A form of art that had been reserved to the upper classes came within the reach of all classes who thus acquired the possibility of ‘capturing’ all the moments of life and preserving ‘souvenirs’ in precious albums.

The marketing, in 1900, by Eastman of a simple box for taking six shots (5.5 x 5.5cm), sold for only one dollar, brought the art of photography to the most poorly off. Thousands of people in the street could take millions of pictures, simple and naive, that would be kept in their family archives; they thus entered into the logic of the producer-consumer spiral.


These photographs – a typical reflexion of capitalist society – had several purposes: promoting sales but also favouring dreams, when not enticing one to dream, in order to promote sales.

The message of these shots, celebrating the timeless aspects of a sophisticated, casual and luxurious happiness was: owning a camera is clearly a social privilege. Mass consumption was still out of sight.


Regardless of the backdrop of these advertising images, woman always remained the basic sign of the message apparently intended for her alone. Wasn’t she, on all those small posters, the only one who handled the camera? Who captured on film the masculine sports and activities of her male friend? She was a sign of the times when, for some strata of society, it was out of the question that a woman should ever do anything but conform blindly to fashion, be beautiful, smile and eventually become a mother.

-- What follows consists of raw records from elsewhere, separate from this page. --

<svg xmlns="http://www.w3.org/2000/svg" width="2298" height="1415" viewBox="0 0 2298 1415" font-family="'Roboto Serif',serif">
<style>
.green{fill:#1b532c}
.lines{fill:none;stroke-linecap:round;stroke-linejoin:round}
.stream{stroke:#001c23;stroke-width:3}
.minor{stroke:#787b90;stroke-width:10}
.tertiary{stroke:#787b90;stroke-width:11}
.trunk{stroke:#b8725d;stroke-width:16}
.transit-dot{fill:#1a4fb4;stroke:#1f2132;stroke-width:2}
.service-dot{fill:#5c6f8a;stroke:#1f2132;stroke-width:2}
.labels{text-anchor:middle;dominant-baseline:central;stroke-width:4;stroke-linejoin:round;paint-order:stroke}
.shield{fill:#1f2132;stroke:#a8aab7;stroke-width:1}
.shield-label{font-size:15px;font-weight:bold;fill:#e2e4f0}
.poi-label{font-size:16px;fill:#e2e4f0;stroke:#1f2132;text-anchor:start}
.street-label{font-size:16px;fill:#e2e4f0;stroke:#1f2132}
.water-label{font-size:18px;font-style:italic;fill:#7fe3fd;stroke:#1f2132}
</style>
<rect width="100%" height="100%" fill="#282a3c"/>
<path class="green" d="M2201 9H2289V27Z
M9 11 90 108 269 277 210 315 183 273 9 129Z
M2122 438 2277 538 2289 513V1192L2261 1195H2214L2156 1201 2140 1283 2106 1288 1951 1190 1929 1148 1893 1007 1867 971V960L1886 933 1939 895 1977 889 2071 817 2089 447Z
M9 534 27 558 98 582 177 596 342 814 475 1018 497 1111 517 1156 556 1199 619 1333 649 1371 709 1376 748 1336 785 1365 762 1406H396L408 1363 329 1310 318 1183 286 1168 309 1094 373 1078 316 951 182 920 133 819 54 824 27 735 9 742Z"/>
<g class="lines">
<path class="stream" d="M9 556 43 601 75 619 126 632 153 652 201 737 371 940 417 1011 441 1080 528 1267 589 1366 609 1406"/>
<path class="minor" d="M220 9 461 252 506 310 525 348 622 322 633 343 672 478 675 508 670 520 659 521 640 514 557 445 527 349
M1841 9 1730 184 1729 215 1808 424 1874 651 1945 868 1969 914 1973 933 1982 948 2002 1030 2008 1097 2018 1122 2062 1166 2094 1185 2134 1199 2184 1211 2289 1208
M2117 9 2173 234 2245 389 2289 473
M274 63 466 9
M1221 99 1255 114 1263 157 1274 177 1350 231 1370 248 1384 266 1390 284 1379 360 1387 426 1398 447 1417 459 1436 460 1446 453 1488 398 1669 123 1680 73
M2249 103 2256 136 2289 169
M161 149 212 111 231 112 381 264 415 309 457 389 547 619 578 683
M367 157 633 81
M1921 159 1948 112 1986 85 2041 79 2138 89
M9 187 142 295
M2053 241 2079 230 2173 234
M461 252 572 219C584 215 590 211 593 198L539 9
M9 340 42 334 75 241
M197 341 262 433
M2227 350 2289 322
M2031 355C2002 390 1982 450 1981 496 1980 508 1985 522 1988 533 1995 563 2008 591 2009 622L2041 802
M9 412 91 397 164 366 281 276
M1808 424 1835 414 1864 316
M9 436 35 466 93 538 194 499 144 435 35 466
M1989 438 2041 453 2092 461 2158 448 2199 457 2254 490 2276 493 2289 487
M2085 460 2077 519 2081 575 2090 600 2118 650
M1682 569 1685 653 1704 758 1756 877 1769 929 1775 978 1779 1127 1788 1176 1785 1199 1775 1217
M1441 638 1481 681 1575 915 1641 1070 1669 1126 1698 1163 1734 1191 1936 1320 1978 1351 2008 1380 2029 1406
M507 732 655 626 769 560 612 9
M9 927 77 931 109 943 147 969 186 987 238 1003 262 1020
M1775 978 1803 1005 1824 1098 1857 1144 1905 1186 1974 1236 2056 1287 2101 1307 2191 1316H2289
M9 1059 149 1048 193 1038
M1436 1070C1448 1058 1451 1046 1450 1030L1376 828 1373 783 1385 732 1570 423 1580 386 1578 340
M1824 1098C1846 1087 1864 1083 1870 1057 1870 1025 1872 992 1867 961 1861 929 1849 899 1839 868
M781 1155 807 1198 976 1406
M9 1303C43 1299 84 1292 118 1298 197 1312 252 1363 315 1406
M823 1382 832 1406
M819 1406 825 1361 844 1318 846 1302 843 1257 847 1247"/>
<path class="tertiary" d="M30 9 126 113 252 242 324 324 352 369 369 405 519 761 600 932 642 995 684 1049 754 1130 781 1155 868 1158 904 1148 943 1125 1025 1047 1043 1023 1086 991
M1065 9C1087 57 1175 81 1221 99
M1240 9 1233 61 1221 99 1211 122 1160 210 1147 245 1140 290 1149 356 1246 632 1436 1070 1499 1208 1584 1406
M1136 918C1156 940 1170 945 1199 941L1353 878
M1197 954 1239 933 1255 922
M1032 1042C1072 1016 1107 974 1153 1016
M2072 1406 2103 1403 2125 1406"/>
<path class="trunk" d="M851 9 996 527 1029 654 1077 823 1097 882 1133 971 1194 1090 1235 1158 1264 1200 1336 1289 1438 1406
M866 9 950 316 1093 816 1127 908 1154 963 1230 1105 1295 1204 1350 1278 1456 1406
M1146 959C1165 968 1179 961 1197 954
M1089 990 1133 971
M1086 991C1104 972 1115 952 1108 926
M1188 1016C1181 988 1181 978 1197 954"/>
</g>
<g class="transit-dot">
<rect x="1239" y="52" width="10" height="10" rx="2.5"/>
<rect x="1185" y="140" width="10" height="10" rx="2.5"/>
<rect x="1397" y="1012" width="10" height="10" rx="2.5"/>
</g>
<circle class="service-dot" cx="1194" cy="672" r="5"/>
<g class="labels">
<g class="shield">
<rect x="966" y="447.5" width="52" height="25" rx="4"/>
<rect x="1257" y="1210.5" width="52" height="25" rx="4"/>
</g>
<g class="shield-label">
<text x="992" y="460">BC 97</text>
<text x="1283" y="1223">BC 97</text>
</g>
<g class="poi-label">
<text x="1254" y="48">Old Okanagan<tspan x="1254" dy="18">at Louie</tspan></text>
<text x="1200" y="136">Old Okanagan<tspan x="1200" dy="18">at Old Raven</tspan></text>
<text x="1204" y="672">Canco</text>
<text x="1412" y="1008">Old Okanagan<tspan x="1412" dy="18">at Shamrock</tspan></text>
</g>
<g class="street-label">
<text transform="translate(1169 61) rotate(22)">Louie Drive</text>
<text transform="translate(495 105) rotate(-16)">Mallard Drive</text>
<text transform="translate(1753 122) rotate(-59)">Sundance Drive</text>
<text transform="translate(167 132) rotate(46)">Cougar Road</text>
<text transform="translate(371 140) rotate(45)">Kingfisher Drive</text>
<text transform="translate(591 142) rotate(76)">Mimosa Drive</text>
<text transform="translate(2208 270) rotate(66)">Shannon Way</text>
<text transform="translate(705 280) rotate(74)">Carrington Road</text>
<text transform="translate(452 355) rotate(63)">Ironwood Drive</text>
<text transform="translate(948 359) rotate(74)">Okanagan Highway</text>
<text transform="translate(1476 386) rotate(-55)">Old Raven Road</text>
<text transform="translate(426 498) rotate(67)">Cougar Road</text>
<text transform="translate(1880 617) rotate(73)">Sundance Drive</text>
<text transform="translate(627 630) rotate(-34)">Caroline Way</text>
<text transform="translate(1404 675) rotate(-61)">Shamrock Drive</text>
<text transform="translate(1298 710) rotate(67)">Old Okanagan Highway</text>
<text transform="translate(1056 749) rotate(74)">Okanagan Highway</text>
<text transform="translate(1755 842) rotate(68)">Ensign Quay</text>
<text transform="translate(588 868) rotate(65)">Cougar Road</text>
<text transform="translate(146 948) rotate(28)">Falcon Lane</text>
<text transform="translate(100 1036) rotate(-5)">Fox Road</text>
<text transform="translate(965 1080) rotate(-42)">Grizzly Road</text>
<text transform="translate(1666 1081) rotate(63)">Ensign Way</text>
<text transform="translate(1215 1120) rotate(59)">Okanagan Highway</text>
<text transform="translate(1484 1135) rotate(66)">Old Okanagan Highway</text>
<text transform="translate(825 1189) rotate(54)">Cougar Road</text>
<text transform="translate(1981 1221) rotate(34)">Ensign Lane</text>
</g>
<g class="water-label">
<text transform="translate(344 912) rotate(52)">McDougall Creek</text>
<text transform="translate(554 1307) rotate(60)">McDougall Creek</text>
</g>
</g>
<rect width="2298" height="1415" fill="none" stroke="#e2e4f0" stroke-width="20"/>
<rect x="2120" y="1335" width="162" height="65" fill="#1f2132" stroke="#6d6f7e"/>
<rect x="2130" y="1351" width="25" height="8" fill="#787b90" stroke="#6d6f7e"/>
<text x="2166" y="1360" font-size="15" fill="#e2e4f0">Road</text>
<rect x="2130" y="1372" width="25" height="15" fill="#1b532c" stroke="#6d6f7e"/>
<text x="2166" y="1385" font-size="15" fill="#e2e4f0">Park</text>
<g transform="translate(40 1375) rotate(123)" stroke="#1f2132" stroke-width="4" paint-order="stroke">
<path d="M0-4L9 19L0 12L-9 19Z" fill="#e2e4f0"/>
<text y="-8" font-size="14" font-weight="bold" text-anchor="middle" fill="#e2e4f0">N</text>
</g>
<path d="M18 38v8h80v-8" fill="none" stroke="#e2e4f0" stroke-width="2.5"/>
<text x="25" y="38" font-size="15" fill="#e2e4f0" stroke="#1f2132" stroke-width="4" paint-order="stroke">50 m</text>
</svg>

Children also appeared as a favourite subject matter of advertising photography since they especially belonged to the female world.

Moments of happiness had to be captured and multiplied in order to make these albums, the true memories of families, to be leafed through in front of wide-eyed children.

The dream machine worked, as we see, perfectly well. If a half-century later, we can still thumb through these photographs, eyes brimming with emotion, the reason is that the commercial motivation has become less dominant. What we are left with is the obsolete, outmoded charm, the mellowness of the past, the melancholy poetry of these sophisticated chromos.